Negative first moment of quadratic twists of $L$-functions
Peng Gao, Liangyi Zhao
TL;DR
The paper studies the negative first moment of quadratic twists of automorphic L-functions at $1/2+\alpha$ (with $0<\alpha\le 1/2$) under GRH and the Ramanujan-Petersson conjecture. It introduces a two-variable Dirichlet series $A(s,z;\pi)$ encoding the moment, proves its meromorphic continuation and a simple pole at $s=1$, and derives an asymptotic via Mellin inversion that features a main term $X\widehat{w}(1)P(1/2+\alpha;\pi)$ and a power-saving error.

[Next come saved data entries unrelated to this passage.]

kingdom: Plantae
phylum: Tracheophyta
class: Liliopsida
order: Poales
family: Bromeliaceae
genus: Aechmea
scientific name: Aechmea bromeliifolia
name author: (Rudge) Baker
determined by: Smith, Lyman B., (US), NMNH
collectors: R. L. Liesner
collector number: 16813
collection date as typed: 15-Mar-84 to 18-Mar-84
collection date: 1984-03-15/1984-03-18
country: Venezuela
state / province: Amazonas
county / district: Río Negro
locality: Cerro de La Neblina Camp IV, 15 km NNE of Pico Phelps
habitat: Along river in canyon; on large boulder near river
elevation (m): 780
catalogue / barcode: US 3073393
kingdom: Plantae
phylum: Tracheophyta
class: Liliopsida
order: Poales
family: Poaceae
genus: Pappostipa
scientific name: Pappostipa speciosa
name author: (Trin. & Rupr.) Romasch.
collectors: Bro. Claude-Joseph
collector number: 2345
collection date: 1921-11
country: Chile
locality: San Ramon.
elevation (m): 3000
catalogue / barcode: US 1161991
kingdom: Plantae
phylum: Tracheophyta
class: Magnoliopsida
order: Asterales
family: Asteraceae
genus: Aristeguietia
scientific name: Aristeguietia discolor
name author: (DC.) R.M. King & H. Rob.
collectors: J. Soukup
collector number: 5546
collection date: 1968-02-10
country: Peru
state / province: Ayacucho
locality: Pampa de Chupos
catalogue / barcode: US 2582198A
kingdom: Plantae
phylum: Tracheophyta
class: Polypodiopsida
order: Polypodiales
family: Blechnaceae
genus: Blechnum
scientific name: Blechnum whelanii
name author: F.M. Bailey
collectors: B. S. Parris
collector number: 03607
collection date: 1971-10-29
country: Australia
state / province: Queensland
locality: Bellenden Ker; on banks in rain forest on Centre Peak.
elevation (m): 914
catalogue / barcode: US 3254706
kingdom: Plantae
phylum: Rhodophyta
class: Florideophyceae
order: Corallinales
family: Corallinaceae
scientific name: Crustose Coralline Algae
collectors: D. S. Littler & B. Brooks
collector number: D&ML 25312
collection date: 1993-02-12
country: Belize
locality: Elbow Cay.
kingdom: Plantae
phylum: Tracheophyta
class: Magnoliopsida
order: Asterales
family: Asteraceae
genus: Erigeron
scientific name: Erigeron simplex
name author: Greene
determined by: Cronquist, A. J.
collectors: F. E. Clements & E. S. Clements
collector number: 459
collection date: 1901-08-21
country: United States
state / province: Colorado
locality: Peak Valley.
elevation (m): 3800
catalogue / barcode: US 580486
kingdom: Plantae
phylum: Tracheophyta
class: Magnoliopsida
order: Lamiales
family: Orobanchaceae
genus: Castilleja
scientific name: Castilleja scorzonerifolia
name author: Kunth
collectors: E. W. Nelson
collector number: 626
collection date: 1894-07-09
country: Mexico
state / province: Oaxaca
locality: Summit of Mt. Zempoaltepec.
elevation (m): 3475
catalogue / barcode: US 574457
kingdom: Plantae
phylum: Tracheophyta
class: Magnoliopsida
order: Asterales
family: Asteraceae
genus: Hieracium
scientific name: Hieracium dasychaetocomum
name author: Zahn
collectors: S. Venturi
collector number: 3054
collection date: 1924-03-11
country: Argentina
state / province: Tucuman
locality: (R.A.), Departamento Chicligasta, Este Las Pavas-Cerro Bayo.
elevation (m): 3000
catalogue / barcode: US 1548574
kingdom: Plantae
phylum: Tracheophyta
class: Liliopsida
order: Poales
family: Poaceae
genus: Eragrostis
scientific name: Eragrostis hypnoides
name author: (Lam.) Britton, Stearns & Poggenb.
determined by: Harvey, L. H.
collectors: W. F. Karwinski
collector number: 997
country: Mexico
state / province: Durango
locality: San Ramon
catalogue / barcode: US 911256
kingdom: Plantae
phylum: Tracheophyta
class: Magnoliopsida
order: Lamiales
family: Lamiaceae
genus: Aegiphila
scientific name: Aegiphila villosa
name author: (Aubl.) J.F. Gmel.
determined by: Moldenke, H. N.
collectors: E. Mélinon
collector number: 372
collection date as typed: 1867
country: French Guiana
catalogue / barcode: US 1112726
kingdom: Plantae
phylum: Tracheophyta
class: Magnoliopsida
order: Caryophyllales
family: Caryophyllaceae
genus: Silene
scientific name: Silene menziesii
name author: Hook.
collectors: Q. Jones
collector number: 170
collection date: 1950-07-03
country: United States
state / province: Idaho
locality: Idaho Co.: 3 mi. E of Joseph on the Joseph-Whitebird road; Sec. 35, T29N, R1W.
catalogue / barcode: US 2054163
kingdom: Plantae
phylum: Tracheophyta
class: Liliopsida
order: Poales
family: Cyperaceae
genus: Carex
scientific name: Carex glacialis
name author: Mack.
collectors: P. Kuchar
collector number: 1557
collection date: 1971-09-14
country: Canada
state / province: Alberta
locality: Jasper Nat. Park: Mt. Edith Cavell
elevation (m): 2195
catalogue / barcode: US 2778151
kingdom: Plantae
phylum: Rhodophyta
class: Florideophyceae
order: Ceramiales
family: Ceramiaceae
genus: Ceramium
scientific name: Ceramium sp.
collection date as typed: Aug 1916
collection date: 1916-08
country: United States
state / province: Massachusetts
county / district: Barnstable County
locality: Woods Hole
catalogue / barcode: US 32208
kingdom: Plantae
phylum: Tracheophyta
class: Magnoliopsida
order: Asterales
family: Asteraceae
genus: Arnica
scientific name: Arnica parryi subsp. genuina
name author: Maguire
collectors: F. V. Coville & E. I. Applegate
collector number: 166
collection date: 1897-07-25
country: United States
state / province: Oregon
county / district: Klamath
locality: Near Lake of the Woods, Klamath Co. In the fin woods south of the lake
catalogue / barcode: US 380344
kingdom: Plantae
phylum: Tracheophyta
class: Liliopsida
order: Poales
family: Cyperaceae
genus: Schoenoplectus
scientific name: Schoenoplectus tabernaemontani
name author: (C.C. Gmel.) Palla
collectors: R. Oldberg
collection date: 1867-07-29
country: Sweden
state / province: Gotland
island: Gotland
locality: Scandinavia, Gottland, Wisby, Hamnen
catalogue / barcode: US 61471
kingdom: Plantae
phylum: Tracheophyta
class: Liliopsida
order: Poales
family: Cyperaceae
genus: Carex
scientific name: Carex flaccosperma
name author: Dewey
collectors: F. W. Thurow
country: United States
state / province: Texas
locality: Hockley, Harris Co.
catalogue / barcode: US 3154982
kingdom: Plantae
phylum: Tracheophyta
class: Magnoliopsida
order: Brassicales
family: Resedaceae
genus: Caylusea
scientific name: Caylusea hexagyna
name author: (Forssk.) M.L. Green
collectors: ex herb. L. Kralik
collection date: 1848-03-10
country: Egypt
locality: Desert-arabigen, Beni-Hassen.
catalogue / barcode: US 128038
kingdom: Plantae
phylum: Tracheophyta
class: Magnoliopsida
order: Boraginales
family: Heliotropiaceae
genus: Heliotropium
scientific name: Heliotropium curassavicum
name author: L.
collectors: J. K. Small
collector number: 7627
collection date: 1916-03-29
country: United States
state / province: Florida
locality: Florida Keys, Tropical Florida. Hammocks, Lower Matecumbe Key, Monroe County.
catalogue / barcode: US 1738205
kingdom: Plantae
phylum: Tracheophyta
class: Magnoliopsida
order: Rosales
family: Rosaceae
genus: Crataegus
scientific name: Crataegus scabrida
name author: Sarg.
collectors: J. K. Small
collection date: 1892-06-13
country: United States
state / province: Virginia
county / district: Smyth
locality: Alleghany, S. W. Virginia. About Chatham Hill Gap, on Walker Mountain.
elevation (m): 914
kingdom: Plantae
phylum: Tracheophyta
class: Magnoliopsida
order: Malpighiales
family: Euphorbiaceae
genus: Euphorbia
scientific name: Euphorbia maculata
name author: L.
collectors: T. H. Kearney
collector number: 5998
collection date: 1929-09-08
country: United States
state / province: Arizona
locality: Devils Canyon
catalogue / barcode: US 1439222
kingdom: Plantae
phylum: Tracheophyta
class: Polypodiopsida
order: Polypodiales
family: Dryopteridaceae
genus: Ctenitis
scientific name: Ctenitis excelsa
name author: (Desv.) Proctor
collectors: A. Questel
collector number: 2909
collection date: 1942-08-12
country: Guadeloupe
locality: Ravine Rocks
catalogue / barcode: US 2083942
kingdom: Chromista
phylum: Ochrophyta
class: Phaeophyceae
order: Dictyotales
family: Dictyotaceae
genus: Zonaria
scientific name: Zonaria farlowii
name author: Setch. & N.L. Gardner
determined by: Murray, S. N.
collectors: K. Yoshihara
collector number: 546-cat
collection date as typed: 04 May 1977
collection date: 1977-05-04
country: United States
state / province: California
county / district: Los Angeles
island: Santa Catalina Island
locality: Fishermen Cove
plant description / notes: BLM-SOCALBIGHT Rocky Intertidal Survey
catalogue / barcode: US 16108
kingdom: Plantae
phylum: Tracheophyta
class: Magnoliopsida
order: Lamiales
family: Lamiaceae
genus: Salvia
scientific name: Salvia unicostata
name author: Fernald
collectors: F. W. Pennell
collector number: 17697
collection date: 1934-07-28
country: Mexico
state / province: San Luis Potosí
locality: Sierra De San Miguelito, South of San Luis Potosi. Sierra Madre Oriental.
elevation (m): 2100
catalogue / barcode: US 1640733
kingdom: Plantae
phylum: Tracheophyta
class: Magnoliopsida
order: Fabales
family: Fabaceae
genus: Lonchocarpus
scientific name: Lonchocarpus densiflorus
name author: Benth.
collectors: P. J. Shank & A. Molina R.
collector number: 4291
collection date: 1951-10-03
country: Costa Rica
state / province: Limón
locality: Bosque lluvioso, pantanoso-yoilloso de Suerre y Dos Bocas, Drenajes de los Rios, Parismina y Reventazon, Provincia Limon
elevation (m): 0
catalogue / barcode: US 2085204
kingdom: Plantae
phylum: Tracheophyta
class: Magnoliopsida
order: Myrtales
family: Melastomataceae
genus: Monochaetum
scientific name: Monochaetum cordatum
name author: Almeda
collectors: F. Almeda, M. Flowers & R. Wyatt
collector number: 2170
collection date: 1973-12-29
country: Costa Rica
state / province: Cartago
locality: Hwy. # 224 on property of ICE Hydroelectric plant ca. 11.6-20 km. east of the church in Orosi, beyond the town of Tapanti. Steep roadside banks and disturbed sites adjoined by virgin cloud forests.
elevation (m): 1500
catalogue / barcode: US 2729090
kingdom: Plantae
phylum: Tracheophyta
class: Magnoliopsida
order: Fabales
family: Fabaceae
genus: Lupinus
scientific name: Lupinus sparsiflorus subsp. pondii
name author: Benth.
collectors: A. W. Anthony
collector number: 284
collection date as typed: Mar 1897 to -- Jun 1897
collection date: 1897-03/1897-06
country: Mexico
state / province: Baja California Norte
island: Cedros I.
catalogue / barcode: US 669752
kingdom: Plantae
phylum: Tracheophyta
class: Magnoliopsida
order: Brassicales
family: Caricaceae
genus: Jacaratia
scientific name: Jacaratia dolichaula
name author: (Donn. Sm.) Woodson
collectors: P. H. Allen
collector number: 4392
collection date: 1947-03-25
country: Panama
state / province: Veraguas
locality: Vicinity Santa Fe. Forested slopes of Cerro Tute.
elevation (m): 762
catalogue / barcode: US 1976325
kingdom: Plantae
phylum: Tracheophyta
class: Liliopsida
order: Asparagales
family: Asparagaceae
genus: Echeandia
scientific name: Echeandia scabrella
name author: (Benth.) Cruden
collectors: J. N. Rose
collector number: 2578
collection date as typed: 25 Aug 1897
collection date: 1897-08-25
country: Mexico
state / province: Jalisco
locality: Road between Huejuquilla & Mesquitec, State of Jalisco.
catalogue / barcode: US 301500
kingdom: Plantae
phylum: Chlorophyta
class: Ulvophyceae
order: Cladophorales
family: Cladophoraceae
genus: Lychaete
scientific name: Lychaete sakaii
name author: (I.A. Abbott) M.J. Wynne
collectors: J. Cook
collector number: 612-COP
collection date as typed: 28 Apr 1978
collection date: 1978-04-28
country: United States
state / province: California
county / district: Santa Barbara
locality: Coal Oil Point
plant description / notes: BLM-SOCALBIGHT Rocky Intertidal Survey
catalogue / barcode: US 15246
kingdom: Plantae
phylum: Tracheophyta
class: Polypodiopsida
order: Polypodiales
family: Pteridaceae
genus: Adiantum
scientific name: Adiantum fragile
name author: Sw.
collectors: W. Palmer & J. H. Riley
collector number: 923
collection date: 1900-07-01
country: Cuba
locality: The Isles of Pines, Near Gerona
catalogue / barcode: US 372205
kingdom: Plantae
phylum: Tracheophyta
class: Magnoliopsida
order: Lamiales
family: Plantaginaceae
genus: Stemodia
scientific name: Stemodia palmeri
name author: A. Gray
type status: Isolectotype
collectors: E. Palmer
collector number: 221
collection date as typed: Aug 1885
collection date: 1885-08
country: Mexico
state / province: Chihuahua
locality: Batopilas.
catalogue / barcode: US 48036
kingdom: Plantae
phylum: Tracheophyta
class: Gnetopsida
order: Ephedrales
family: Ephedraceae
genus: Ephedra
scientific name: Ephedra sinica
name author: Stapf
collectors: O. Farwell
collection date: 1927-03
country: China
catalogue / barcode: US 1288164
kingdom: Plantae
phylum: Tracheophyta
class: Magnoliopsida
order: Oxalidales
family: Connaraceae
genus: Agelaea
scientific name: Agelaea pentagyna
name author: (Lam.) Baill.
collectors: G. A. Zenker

The residue $P(z;\pi)$ is given by a convergent Euler product, reflecting the arithmetic data of the automorphic representation $\pi$. The method extends the scope of negative moments for quadratic twists by employing the framework of multiple Dirichlet series, Gauss sums, and functional equations, under standard hypotheses, and provides insight into non-vanishing phenomena in this automorphic setting.
Abstract
We evaluate asymptotically the negative first moment at points larger than $1/2$ of the family of quadratic twists of automorphic $L$-functions using multiple Dirichlet series under the generalized Riemann hypothesis and the Ramanujan-Petersson conjecture.